If the status quo doesn’t change, growth remains anaemic, unemployment high, economic expectations low, and banking systems flawed, it is still possible in the next several years that in some countries, people may yet debate whether the harsh realities of exit or dismantling the Euro might be worth the candle after all, relative to the politics of passive submission to long-term depression-like conditions.
So what is to be done?
Conceptually, European leaders have to stop thinking that the Euro crisis was and is a fiscal or debt crisis and therefore, that it is all about the debtors.
Instead they have to recognise, through their actions and policies, that the crisis was first and foremost a balance of payments crisis that lead to a sudden stop, and therefore, a sovereign and banking crisis. So, instead of this being fiscal crisis, it is a financial crisis, and instead of its being about debtors, it is also about creditors and about symmetric adjustment.
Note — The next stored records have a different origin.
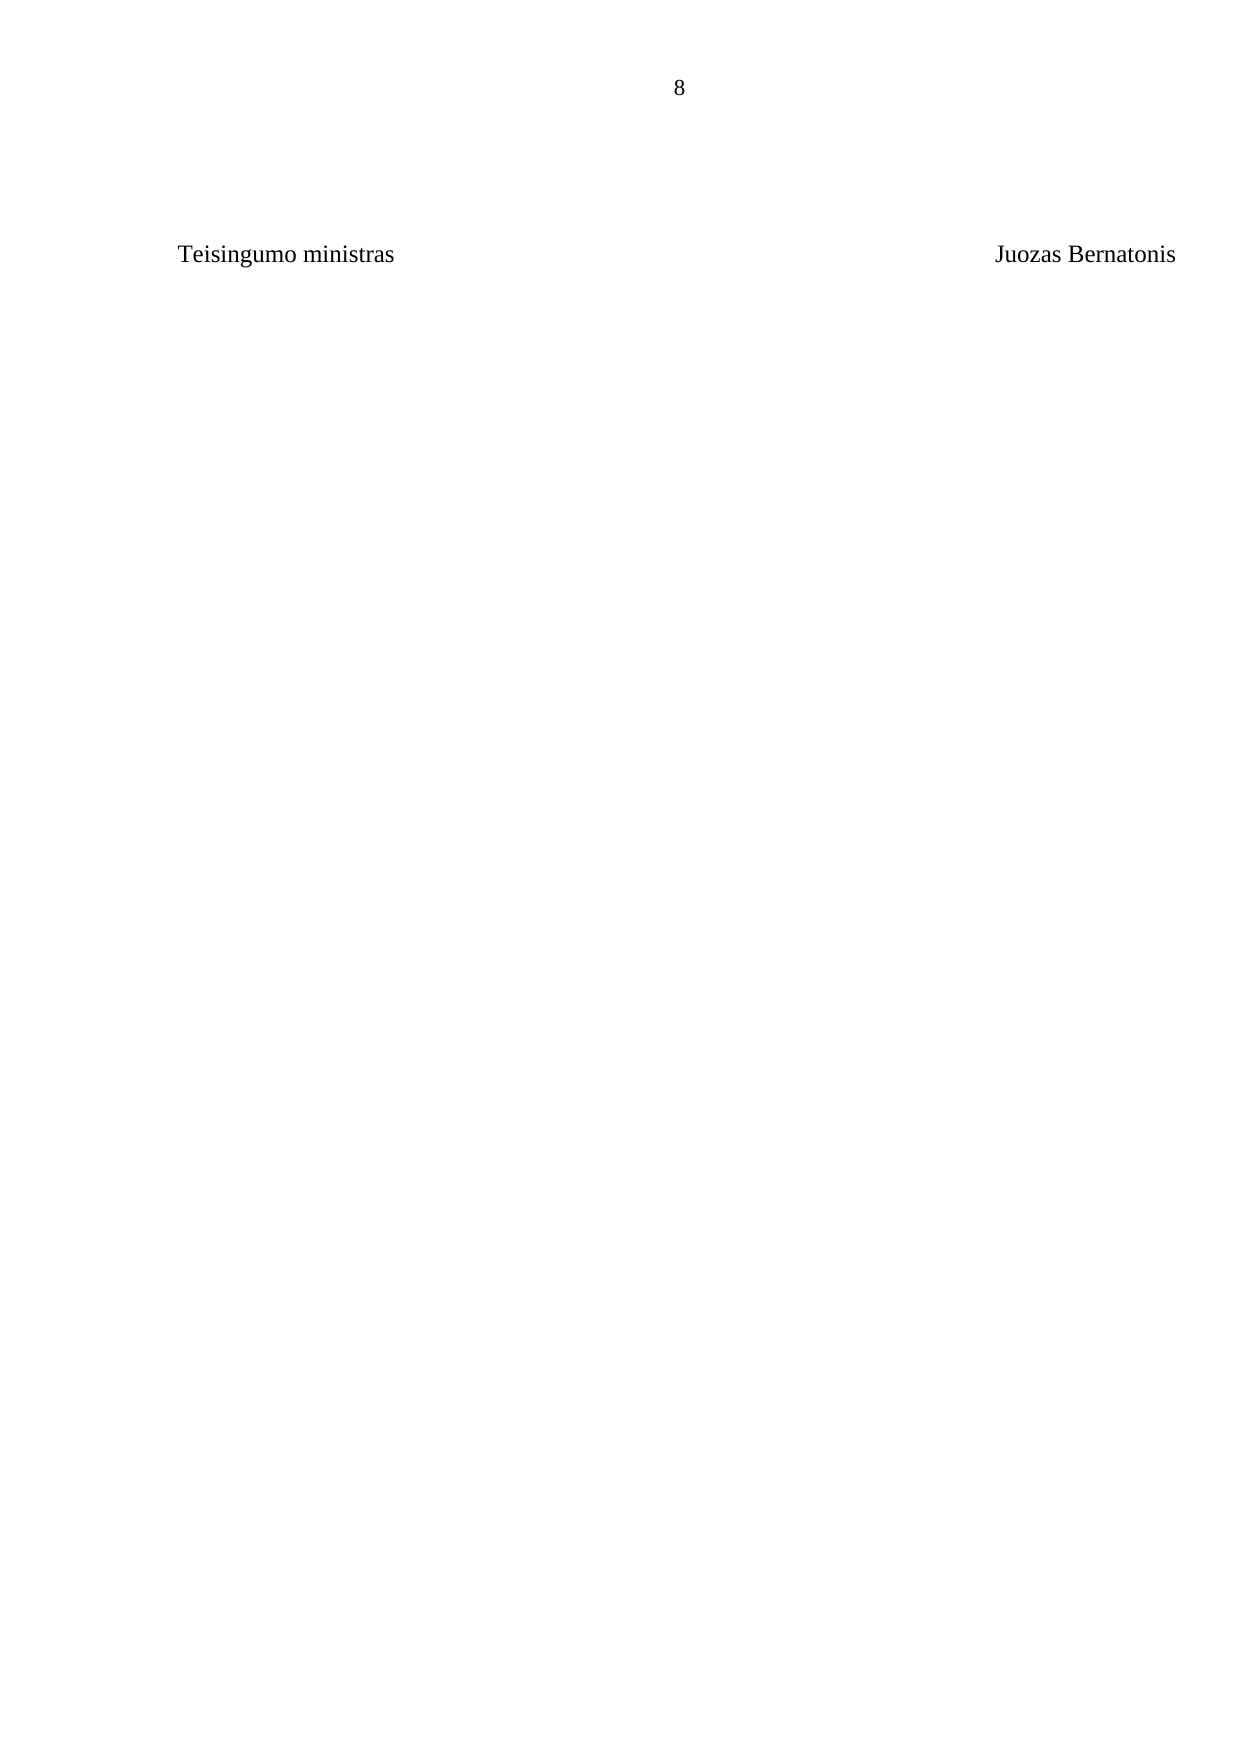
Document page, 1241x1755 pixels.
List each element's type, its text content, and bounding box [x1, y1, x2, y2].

text Teisingumo ministras Juozas Bernatonis [177, 239, 1181, 268]
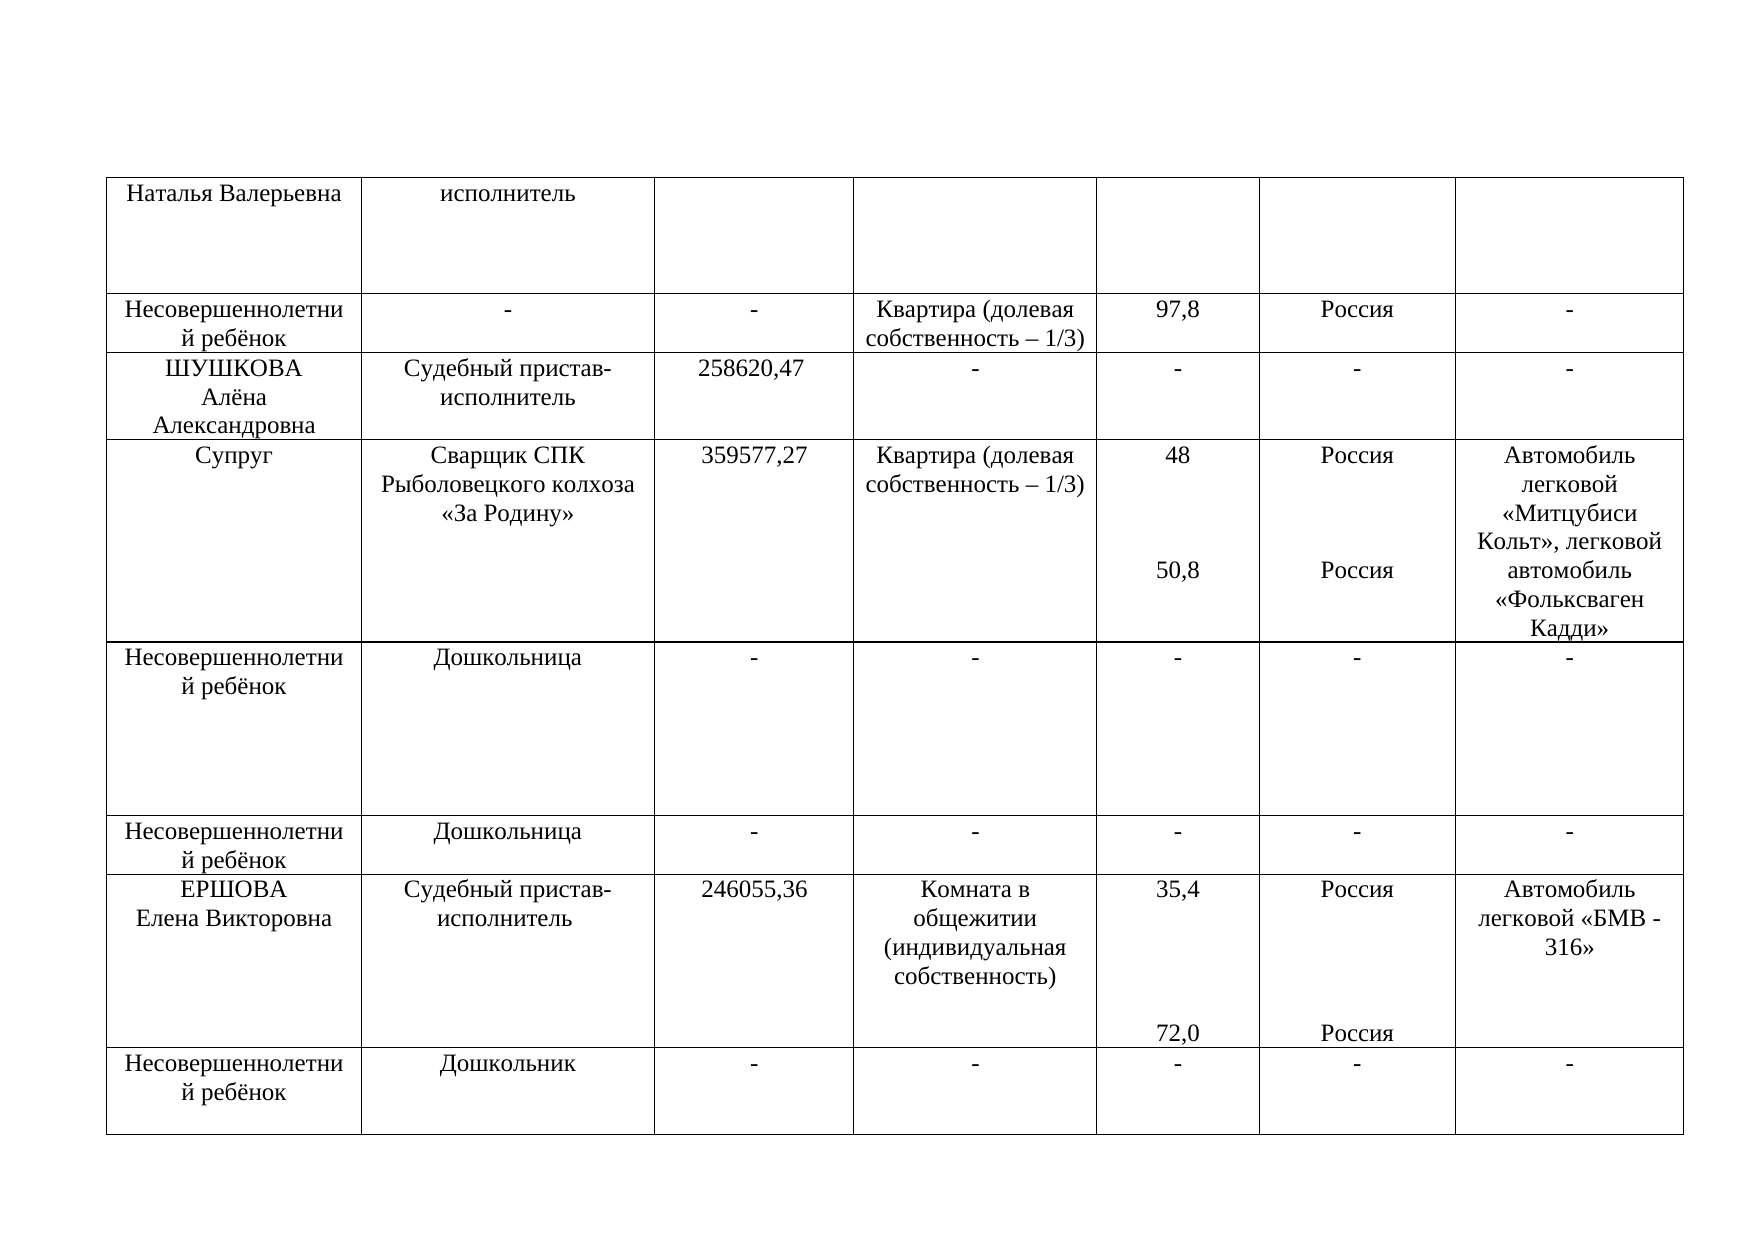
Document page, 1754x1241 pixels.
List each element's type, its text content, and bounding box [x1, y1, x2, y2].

table_cell [1684, 352, 1754, 439]
table_cell - [1097, 353, 1259, 439]
table_cell Дошкольник [362, 1048, 654, 1134]
table_cell - [1260, 816, 1455, 873]
table_cell Супруг [107, 440, 361, 641]
table_cell - [655, 643, 853, 815]
table_cell - [1097, 178, 1259, 293]
table_cell Квартира (долевая собственность – 1/3) [854, 294, 1096, 352]
table_cell [1684, 874, 1754, 1047]
table_cell Несовершеннолетний ребёнок [107, 1048, 361, 1134]
table_cell 359577,27 [655, 440, 853, 641]
table_cell [655, 178, 853, 293]
table_cell - [655, 294, 853, 352]
table_cell - [1260, 178, 1455, 293]
table_cell ШУШКОВА Алёна Александровна [107, 353, 361, 439]
table_cell - [1456, 816, 1683, 873]
table_cell Наталья Валерьевна [107, 178, 361, 293]
table_cell - [1456, 178, 1683, 293]
table_cell - [1456, 353, 1683, 439]
table_cell - [1456, 643, 1683, 815]
table_cell Несовершеннолетний ребёнок [107, 816, 361, 873]
table_cell - [854, 643, 1096, 815]
table_cell - [854, 178, 1096, 293]
table_cell Судебный пристав-исполнитель [362, 875, 654, 1047]
table_cell - [1456, 1048, 1683, 1134]
table_cell 97,8 [1097, 294, 1259, 352]
table_cell 246055,36 [655, 875, 853, 1047]
table_cell - [1260, 643, 1455, 815]
table_cell - [1097, 1048, 1259, 1134]
table_cell [1684, 439, 1754, 641]
table_cell Автомобиль легковой «БМВ - 316» [1456, 875, 1683, 1047]
table_cell [1684, 815, 1754, 873]
table_cell - [1097, 643, 1259, 815]
table_cell - [1456, 294, 1683, 352]
table_cell - [655, 816, 853, 873]
table_cell - [1097, 816, 1259, 873]
table_cell - [854, 1048, 1096, 1134]
table_cell Автомобиль легковой «Митцубиси Кольт», легковой автомобиль «Фольксваген Кадди» [1456, 440, 1683, 641]
table_cell Дошкольница [362, 816, 654, 873]
table_cell исполнитель [362, 178, 654, 293]
table_cell 258620,47 [655, 353, 853, 439]
table_cell Дошкольница [362, 643, 654, 815]
table_cell [1684, 293, 1754, 352]
table_cell Россия [1260, 294, 1455, 352]
table_cell Россия Россия [1260, 440, 1455, 641]
table_cell [1684, 177, 1754, 293]
table_cell 35,4 72,0 [1097, 875, 1259, 1047]
table_cell Комната в общежитии (индивидуальная собственность) [854, 875, 1096, 1047]
table_cell Квартира (долевая собственность – 1/3) [854, 440, 1096, 641]
table_cell Несовершеннолетний ребёнок [107, 643, 361, 815]
table_cell Россия Россия [1260, 875, 1455, 1047]
table_cell - [1260, 353, 1455, 439]
table_cell Несовершеннолетний ребёнок [107, 294, 361, 352]
table_cell Сварщик СПК Рыболовецкого колхоза «За Родину» [362, 440, 654, 641]
table_cell - [854, 353, 1096, 439]
table_cell ЕРШОВА Елена Викторовна [107, 875, 361, 1047]
table_cell - [1260, 1048, 1455, 1134]
table_cell - [854, 816, 1096, 873]
table_cell - [655, 1048, 853, 1134]
table_cell [1684, 641, 1754, 815]
table_cell Судебный пристав-исполнитель [362, 353, 654, 439]
table_cell - [362, 294, 654, 352]
table_cell 48 50,8 [1097, 440, 1259, 641]
table_cell [1684, 1047, 1754, 1134]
Symmetric adjustment would mean major changes in policy that have so far been resisted, diluted, or weakly implemented. Here are six to be getting on with:
- Debt write-offs and restructurings to put nation states back on to a sustainable fiscal path, together with the introduction of common Euro bonds and an enlargement of the ESM
- Serious attention to the avoidance of the danger of deflation, which would make debt burdens even heavier
- The introduction of QE by the ECB, and unlike the OMT programme, resources that are open ended and unconditional
- Clear recognition in this year’s Asset Quality Review of the need for and size of bank recapitalisation, together with a credible plan as to how this will be financed, since it is most unlikely that the monies can or will be raised privately
- More balanced macroeconomic adjustment via higher inflation in core countries to balance lower inflation in the periphery, and higher investment in the core to balance higher savings in the periphery
- A genuine banking union with joint liability and fiscal backstops to finance a single bank resolution regime and common deposit insurance – but this is light years from the banking union recently agreed
As you know, these issues shape the wedge that has formed between creditor and debtor states. We can well understand the concerns that German and other northern European citizens have about being bounced into a transfer union – but also the sensitivities of their southern neighbours that they shouldn’t be expected to shoulder all the burden of adjustment to a crisis in which it took two to tango
It really is a case of creditors and debtors having to align their interests to integrate or bust.
For Europe, it is all very reminiscent of the globalisation trilemma posed by Dani Rodrik in 2007
Rodrik claimed that it is not possible to combine national sovereignty, democratic politics and deeper economic integration unless you have accepted and trusted institutions at the heart of governance. Otherwise, all you can manage is two of three.
Without those institutions, the absence of which was laid bare by the Euro crisis, Europe is having to choose which two, and deeper economic integration seems increasingly to be the weakest link.
So, should the Euro survive?
No one imagines this question has relevance on a time frame that matters to financial markets. Cue a bizarre sort of euphoria that has seen capital flow back to the periphery, and made investors a lot of money. But the fundamental transformation of European economic governance, and of the economic outlook are still going begging.
I concede that muddling through can go on for some considerable time, but the answer to ‘should’ should be ‘No’ if symmetric adjustment as I’ve described is not possible, and if the price of integration is the withering of peoples’ democratic rights and sense of sovereignty. At the very least, countries that could and chose to live inside a Teutonic monetary union should do so, others should be allowed to leave, not least for fear of the political consequences for themselves, and by implication for the rest of Europe, and who knows how far beyond?